- **Instruction**: Count how many lines in the records below contain the word "Nevşehir", and reply with only that number.
____
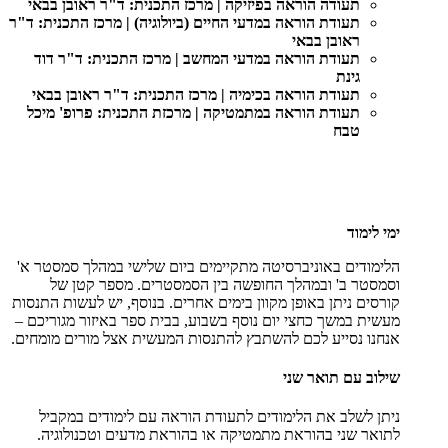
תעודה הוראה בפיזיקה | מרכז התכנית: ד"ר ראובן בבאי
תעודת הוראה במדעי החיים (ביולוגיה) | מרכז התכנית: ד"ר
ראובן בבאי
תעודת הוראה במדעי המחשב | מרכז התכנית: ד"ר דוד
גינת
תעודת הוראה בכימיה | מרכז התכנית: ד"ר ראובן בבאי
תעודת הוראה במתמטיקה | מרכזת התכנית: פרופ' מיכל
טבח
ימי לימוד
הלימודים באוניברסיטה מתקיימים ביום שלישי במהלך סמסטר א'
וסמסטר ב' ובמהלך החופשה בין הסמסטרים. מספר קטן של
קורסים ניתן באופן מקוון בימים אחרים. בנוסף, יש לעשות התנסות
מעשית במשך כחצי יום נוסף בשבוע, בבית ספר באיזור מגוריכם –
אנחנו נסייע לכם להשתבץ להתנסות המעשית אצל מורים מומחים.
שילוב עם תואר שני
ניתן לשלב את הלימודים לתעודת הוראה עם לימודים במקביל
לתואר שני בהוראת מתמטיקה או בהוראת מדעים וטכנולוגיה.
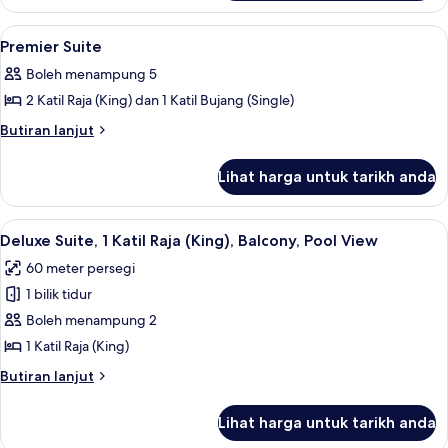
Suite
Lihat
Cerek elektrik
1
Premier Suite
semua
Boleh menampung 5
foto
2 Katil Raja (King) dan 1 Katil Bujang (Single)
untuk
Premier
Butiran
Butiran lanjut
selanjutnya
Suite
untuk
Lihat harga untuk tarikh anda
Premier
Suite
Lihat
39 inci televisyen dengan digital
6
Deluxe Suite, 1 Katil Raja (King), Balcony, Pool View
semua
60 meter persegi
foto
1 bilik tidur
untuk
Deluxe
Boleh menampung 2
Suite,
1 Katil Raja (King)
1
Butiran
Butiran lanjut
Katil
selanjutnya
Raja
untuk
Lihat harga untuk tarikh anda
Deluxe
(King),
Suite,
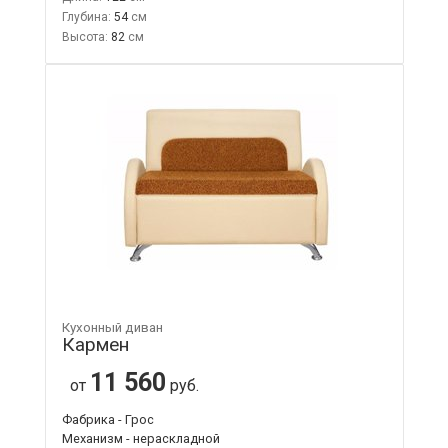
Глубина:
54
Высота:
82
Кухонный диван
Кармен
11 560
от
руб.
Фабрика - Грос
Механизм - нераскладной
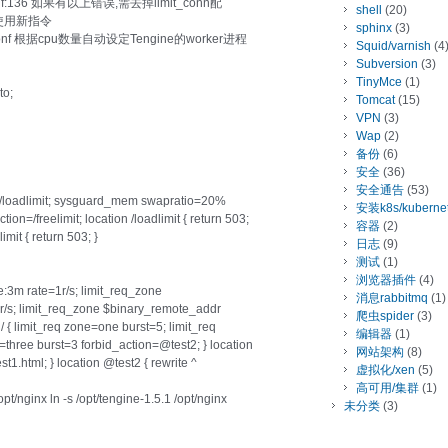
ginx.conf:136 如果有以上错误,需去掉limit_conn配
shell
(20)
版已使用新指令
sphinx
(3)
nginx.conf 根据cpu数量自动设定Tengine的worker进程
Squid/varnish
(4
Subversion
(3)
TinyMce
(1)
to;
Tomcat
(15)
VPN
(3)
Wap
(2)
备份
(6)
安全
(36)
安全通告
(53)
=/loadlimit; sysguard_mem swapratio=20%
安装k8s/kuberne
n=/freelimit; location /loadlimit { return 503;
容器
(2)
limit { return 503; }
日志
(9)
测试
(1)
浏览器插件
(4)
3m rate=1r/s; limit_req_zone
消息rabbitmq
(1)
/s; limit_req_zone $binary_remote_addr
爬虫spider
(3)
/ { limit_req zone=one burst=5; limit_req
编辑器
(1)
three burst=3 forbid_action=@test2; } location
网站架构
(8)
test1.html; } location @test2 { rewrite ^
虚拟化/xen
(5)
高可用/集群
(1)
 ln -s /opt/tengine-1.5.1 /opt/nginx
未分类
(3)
____
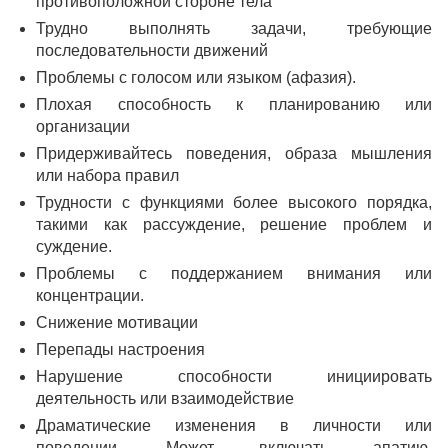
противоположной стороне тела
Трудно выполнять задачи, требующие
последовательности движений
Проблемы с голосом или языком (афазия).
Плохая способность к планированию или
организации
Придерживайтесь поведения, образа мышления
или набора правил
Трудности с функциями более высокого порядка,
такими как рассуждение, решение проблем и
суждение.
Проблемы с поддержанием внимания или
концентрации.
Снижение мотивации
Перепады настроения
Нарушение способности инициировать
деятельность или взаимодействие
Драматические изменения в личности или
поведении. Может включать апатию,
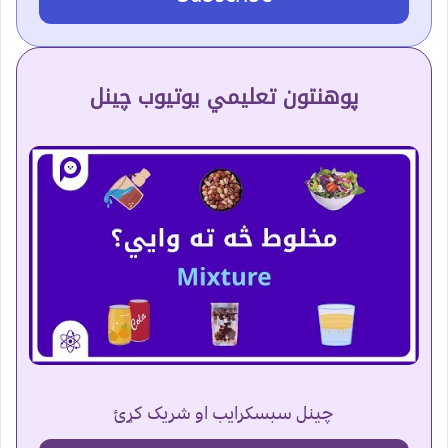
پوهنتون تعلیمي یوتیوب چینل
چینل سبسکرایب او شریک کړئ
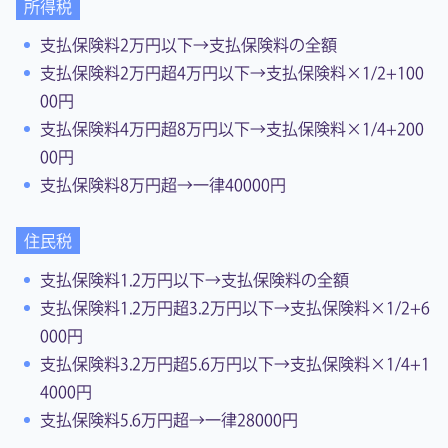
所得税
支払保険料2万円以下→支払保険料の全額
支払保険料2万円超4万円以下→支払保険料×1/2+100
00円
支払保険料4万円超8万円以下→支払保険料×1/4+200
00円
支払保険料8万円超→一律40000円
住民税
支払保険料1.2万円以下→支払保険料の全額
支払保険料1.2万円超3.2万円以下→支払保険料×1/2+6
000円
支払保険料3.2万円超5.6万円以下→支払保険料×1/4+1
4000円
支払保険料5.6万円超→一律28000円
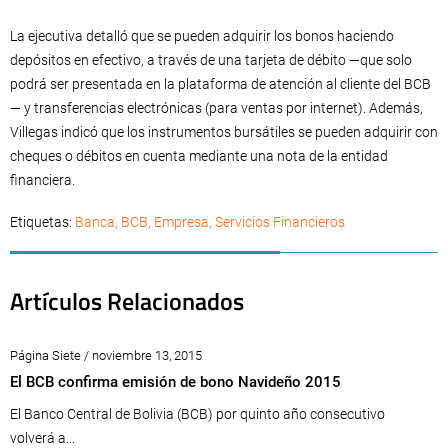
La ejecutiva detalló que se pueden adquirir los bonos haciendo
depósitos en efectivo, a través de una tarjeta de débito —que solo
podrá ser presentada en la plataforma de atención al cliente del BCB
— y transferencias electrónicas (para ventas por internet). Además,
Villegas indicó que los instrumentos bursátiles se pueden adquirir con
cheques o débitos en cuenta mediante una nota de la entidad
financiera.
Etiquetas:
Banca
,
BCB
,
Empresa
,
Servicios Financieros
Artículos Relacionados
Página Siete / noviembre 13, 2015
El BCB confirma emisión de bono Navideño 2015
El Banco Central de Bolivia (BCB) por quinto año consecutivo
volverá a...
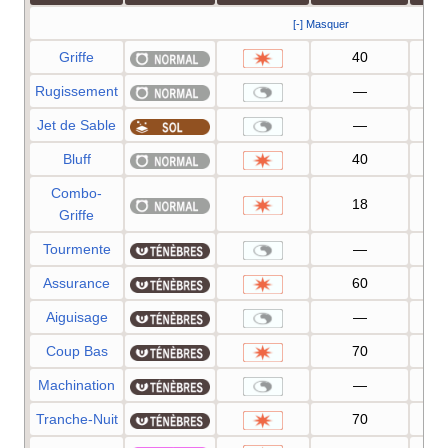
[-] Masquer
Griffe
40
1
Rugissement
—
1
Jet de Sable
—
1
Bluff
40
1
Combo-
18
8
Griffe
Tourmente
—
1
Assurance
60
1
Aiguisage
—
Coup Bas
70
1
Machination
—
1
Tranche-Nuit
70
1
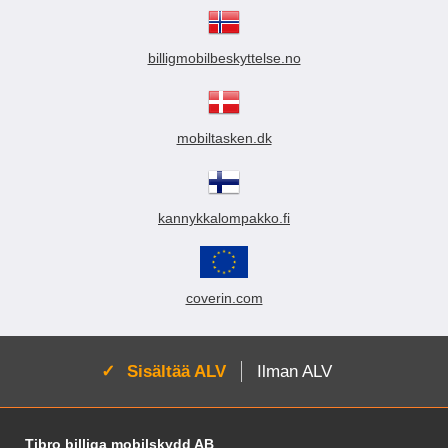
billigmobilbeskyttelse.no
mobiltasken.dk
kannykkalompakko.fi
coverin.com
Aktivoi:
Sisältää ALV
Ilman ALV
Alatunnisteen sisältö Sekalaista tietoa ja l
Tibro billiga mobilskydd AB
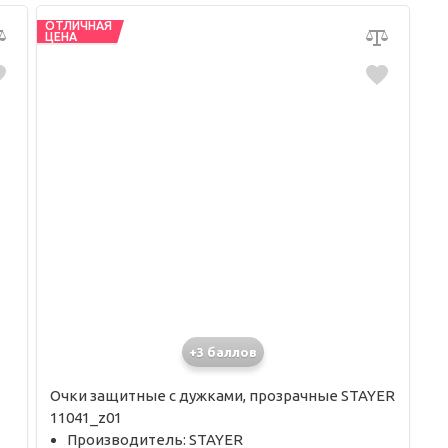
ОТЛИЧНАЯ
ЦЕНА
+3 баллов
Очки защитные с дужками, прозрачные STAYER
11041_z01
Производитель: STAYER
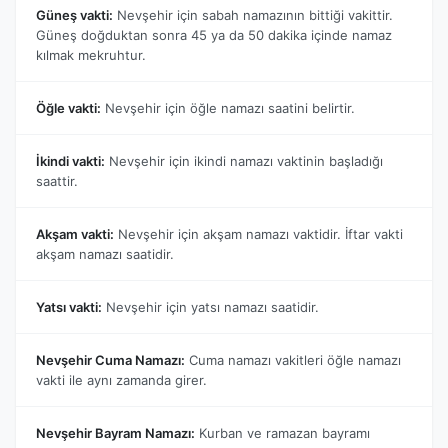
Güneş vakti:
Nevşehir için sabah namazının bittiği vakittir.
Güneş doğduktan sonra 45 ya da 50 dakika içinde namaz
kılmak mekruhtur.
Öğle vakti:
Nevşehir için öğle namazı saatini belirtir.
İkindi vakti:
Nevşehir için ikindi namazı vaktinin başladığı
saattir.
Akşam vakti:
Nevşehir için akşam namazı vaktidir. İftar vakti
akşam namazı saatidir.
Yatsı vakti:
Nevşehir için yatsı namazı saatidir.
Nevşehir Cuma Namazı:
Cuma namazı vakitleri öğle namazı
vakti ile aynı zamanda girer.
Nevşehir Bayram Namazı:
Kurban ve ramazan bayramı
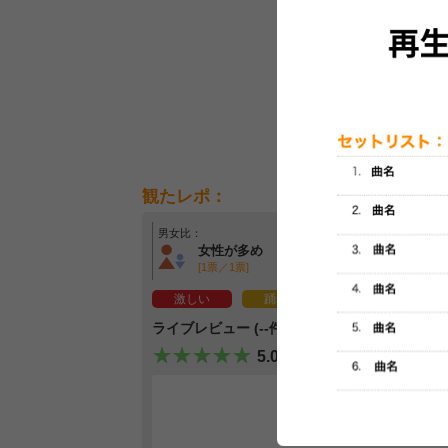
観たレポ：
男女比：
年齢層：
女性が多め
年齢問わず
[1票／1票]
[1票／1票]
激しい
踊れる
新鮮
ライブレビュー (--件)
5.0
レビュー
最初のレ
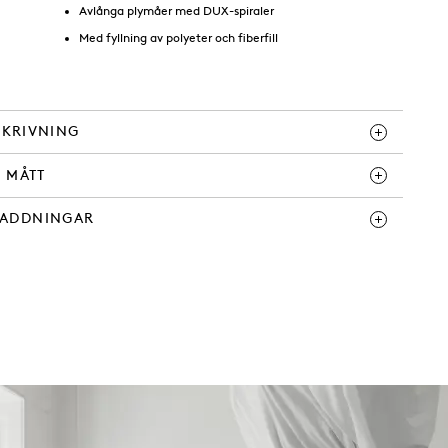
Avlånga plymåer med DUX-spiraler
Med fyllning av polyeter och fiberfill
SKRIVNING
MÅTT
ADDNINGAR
____
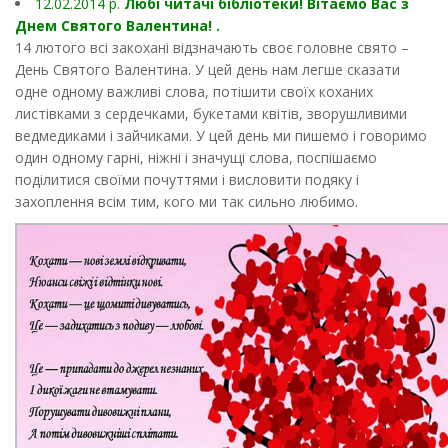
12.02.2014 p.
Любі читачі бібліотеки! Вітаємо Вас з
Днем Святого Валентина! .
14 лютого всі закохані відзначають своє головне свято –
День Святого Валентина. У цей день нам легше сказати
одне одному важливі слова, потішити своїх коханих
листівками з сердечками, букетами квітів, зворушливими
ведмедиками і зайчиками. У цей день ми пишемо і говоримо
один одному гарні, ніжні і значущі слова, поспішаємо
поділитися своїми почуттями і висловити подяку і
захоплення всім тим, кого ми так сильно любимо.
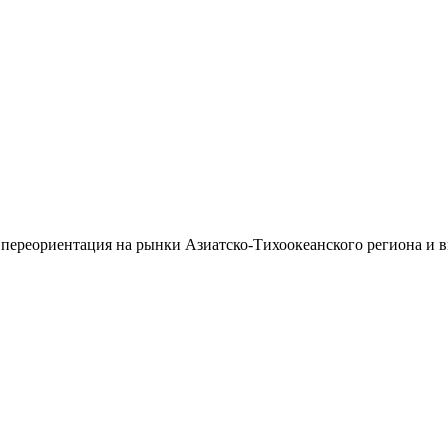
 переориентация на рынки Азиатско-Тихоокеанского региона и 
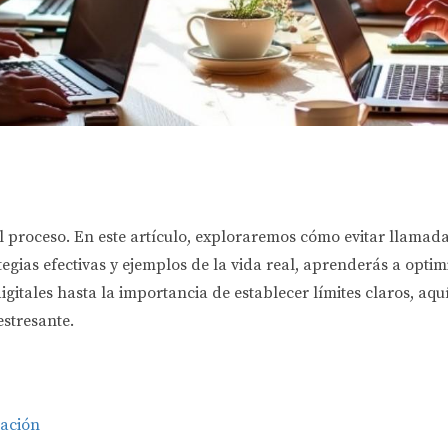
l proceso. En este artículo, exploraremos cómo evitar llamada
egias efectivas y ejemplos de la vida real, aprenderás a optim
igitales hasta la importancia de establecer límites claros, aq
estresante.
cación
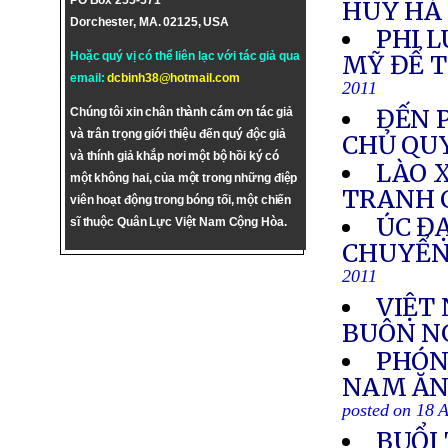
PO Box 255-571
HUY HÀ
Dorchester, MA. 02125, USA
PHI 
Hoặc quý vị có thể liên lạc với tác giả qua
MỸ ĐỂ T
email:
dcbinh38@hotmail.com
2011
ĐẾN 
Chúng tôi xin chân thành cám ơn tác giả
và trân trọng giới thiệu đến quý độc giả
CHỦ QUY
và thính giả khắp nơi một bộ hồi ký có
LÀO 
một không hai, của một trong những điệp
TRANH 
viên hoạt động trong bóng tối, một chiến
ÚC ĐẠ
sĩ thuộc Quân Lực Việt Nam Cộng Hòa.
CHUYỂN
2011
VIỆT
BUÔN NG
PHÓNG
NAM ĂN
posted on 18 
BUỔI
____
- **Exercise response**: 7